---------- Document segment

Regarding questions (our answer items follow the same order as the question items):

• Thank you for providing this nice idea. Page 5 contains an outline of the algorithm at the top, but we will add a more detailed description with complexities.

• Finding efficient criteria for deciding whether an SCM is generically identifiable has been a long-standing open problem, see e.g. Foygel et al. (2012, Problem 1). Therefore, looking for subclasses of SCMs for which this is possible is a natural approach to this problem. Moreover, whenever we have hierarchical data, tree-shaped SCMs naturally occur, see for instance Thorson et al. (2023).

--------------------
---------- Material provided

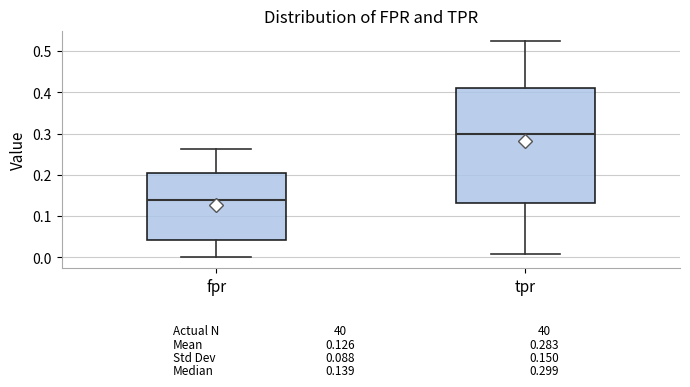

Which box is the tallest, from its lower edge to its upper edge?

tpr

--------------------

● **Activity A**
Which numbers appear in the response to the reviewer questions, above the lines? List every one in order.
● **Activity B**
Could you reproduce the passage of the response to the reviewer questions between "Regarding questions (our" and "et al. (2023).", inclusive?

● **Task response A**
5, 2012, 1, 2023

● **Task response B**
Regarding questions (our answer items follow the same order as the question items):

• Thank you for providing this nice idea. Page 5 contains an outline of the algorithm at the top, but we will add a more detailed description with complexities.

• Finding efficient criteria for deciding whether an SCM is generically identifiable has been a long-standing open problem, see e.g. Foygel et al. (2012, Problem 1). Therefore, looking for subclasses of SCMs for which this is possible is a natural approach to this problem. Moreover, whenever we have hierarchical data, tree-shaped SCMs naturally occur, see for instance Thorson et al. (2023).